Items from a data source —
+ + +
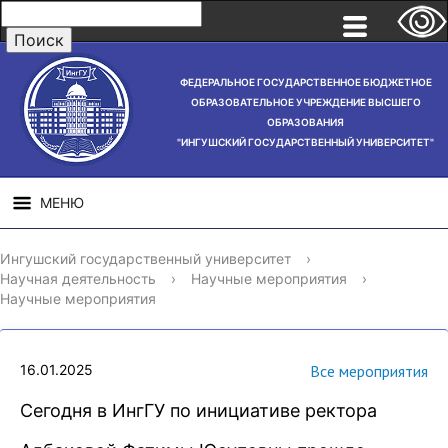
ФЕДЕРАЛЬНОЕ ГОСУДАРСТВЕННОЕ БЮДЖЕТНОЕ
ОБРАЗОВАТЕЛЬНОЕ УЧРЕЖДЕНИЕ ВЫСШЕГО
ОБРАЗОВАНИЯ
"ИНГУШСКИЙ ГОСУДАРСТВЕННЫЙ УНИВЕРСИТЕТ"
МЕНЮ
СВЕДЕНИЯ ОБ
НАУЧНАЯ
СТРУ
Ингушский государственный университет
›
ОБРАЗОВАТЕЛЬНОЙ
ДЕЯТЕЛЬНОСТЬ
Научная деятельность
›
Научные мероприятия
›
ОРГАНИЗАЦИИ
Научные мероприятия
16.01.2025
Все мероприятия
Сегодня в ИнгГУ по инициативе ректора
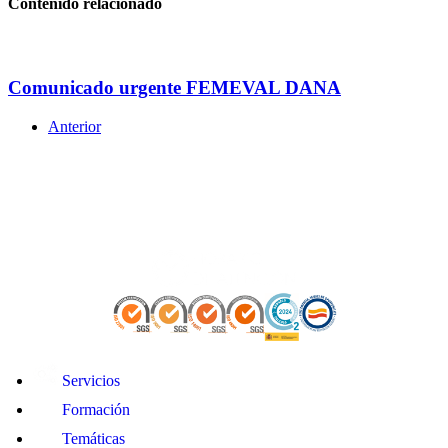
Contenido relacionado
Comunicado urgente FEMEVAL DANA
Anterior
Servicios
Formación
Temáticas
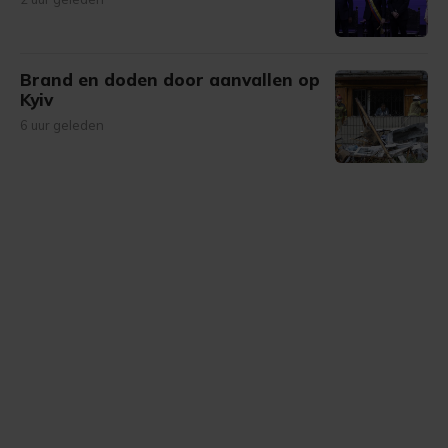
Brand en doden door aanvallen op
Kyiv
6 uur geleden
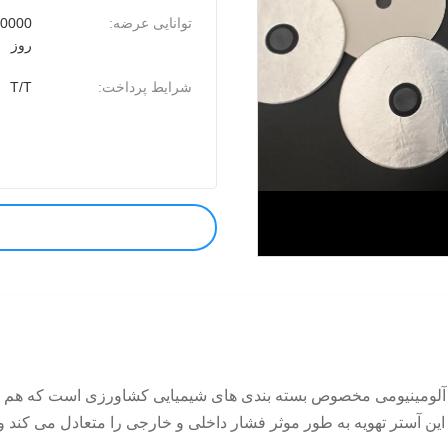
توانایی عرضه:
روز
شرایط پرداخت:
T/T
لومینیومی مخصوص بسته بندی های شیمیایی کشاورزی است که هم به آب
ین آستر تهویه به طور موثر فشار داخلی و خارجی را متعادل می کند و ا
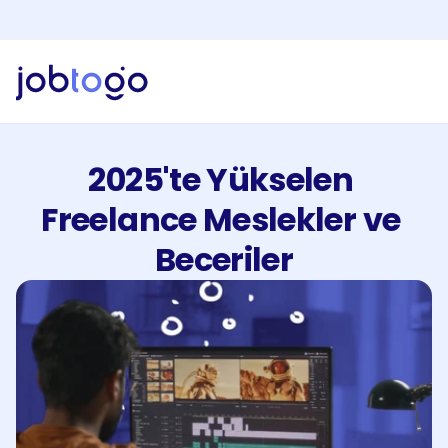
Yapay Zeka Özelliklerini Keşfet!
Yeni
Jobtogo'y
Kaydol
Gör
Freelancer
2025'te Yükselen 
Hizmetlerimiz
İşveren
Freelance Meslekler ve 
Faturalandırma
Beceriler
Kaynaklar
EN
Giriş Yap
Kaydol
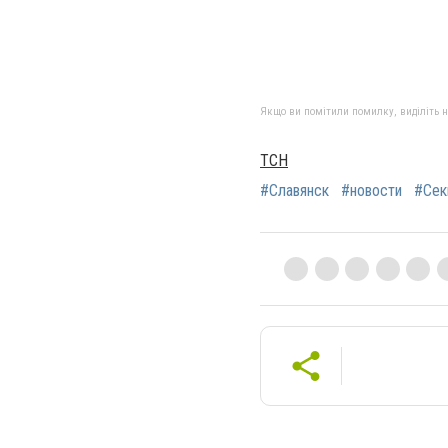
Якщо ви помітили помилку, виділіть нео
ТСН
#Славянск
#новости
#Сек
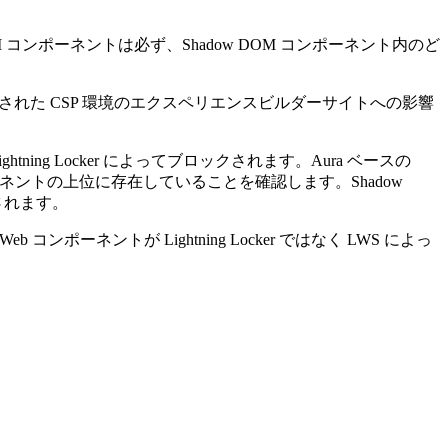
OM コンポーネントは必ず、Shadow DOM コンポーネント内のど
緩和された CSP 環境のエクスペリエンスビルダーサイトへの影響
ghtning Locker によってブロックされます。Aura ベースの
DOM コンポーネントの上位に存在していることを確認します。Shadow
されます。
eb コンポーネントが Lightning Locker ではなく LWS によっ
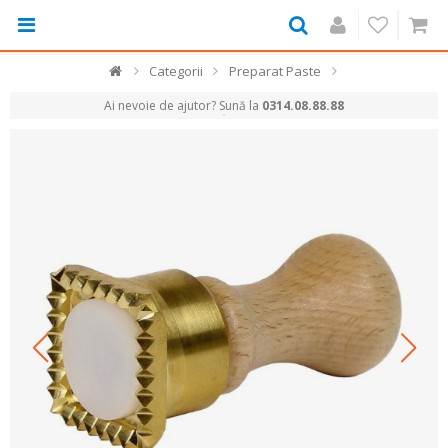
Categorii
Preparat Paste
Ai nevoie de ajutor? Sună la
0314.08.88.88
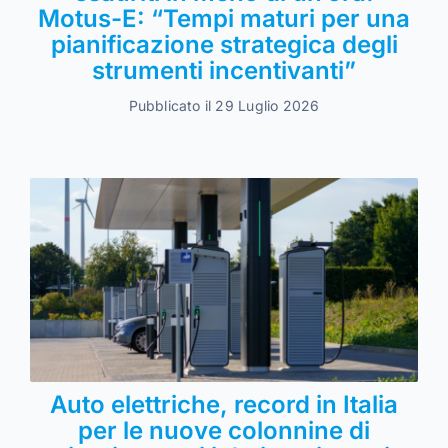
Motus-E: “Tempi maturi per una
pianificazione strategica degli
strumenti incentivanti”
Pubblicato il 29 Luglio 2026
Auto elettriche, record in Italia
per le nuove colonnine di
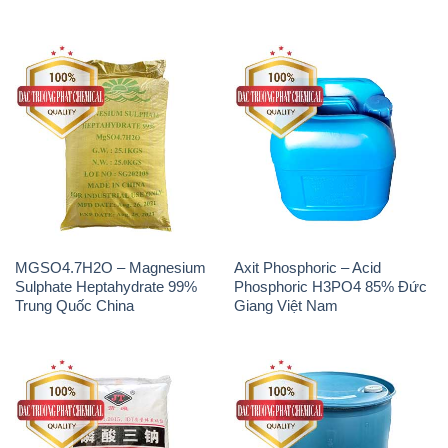
MGSO4.7H2O – Magnesium
Axit Phosphoric – Acid
Sulphate Heptahydrate 99%
Phosphoric H3PO4 85% Đức
Trung Quốc China
Giang Việt Nam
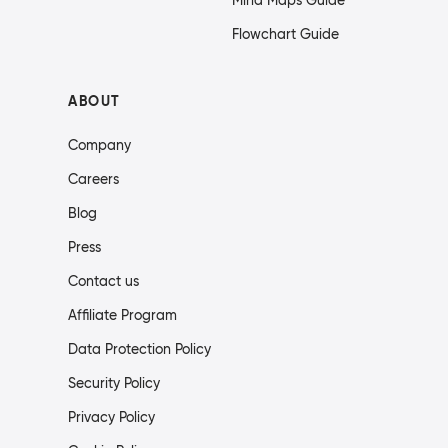
Mind Maps Guide
Flowchart Guide
ABOUT
Company
Careers
Blog
Press
Contact us
Affiliate Program
Data Protection Policy
Security Policy
Privacy Policy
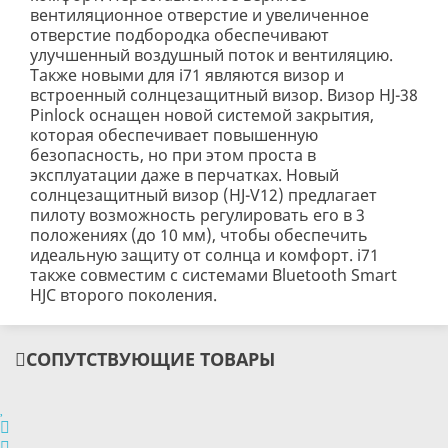
вентиляционное отверстие и увеличенное
отверстие подбородка обеспечивают
улучшенный воздушный поток и вентиляцию.
Также новыми для i71 являются визор и
встроенный солнцезащитный визор. Визор HJ-38
Pinlock оснащен новой системой закрытия,
которая обеспечивает повышенную
безопасность, но при этом проста в
эксплуатации даже в перчатках. Новый
солнцезащитный визор (HJ-V12) предлагает
пилоту возможность регулировать его в 3
положениях (до 10 мм), чтобы обеспечить
идеальную защиту от солнца и комфорт. i71
также совместим с системами Bluetooth Smart
HJC второго поколения.
СОПУТСТВУЮЩИЕ ТОВАРЫ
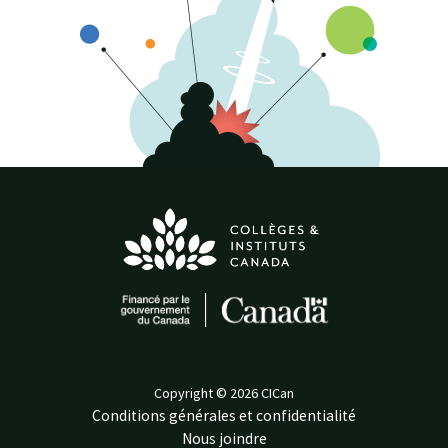
Copyright © 2026 CICan
Conditions générales et confidentialité
Nous joindre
+ + +
Required work — The answer must be one number: how many lines in the records above contain "Policy".

Solution below — 3